(Input data)
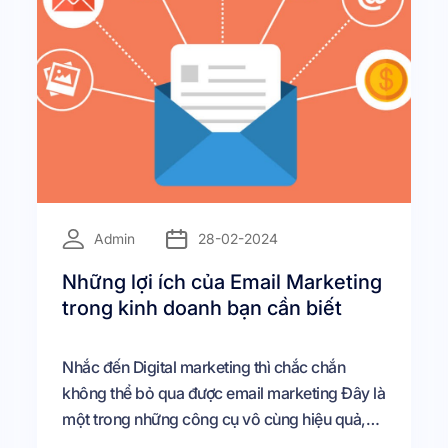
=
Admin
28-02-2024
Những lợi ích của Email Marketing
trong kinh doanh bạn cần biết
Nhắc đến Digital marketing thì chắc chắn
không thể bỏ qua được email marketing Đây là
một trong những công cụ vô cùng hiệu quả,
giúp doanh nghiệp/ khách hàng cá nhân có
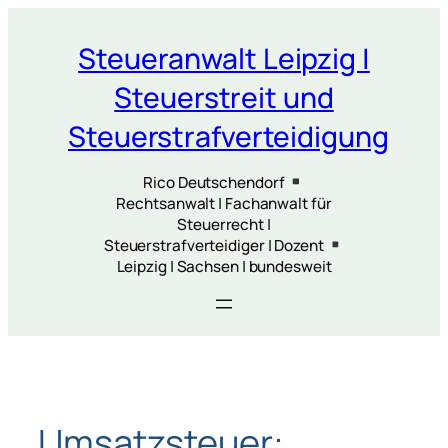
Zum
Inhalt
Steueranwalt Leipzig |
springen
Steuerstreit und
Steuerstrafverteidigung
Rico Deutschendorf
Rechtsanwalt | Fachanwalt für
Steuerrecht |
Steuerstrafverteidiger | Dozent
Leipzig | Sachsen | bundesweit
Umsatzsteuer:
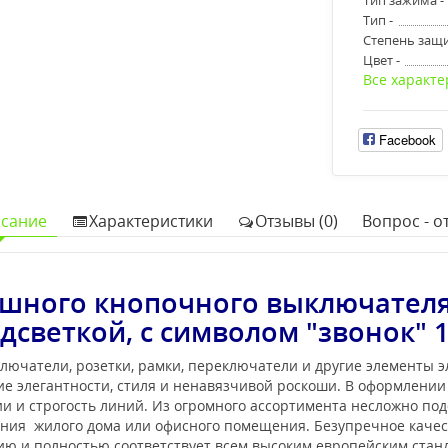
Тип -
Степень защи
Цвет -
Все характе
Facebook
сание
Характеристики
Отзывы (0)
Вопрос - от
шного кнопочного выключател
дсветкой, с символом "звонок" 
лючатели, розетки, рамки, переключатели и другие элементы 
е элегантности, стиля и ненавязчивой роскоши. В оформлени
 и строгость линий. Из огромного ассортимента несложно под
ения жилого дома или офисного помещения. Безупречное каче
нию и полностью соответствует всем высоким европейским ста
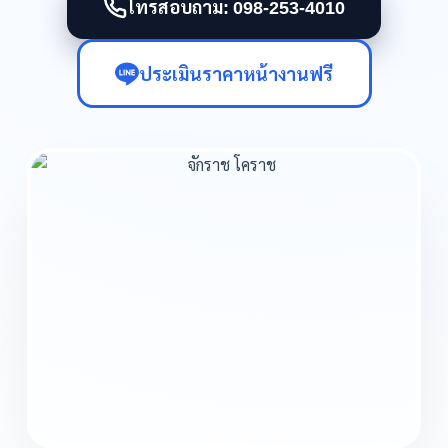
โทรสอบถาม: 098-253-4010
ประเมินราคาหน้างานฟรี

(What to do) Recast the text in the material above as a JSON list of strings, one string per line and skipping blank lines, covering all of the material. Leave the pictures out of the answer.

(Answer to this exercise)
[
  "=",
  "Admin",
  "28-02-2024",
  "Những lợi ích của Email Marketing",
  "trong kinh doanh bạn cần biết",
  "Nhắc đến Digital marketing thì chắc chắn",
  "không thể bỏ qua được email marketing Đây là",
  "một trong những công cụ vô cùng hiệu quả,",
  "giúp doanh nghiệp/ khách hàng cá nhân có",
  "Zum",
  "Inhalt",
  "Steueranwalt Leipzig |",
  "springen",
  "Steuerstreit und",
  "Steuerstrafverteidigung",
  "Rico Deutschendorf",
  "Rechtsanwalt | Fachanwalt für",
  "Steuerrecht |",
  "Steuerstrafverteidiger | Dozent",
  "Leipzig | Sachsen | bundesweit",
  "Umsatzsteuer:",
  "Тип -",
  "Степень защи",
  "Цвет -",
  "Все характе",
  "Facebook",
  "сание",
  "Характеристики",
  "Отзывы (0)",
  "Вопрос - от",
  "шного кнопочного выключател",
  "дсветкой, с символом \"звонок\" ",
  "лючатели, розетки, рамки, переключатели и другие элементы ",
  "е элегантности, стиля и ненавязчивой роскоши. В оформлени",
  " и строгость линий. Из огромного ассортимента несложно под",
  "ения жилого дома или офисного помещения. Безупречное каче",
  "нию и полностью соответствует всем высоким европейским ста",
  "โทรสอบถาม: 098-253-4010",
  "ประเมินราคาหน้างานฟรี"
]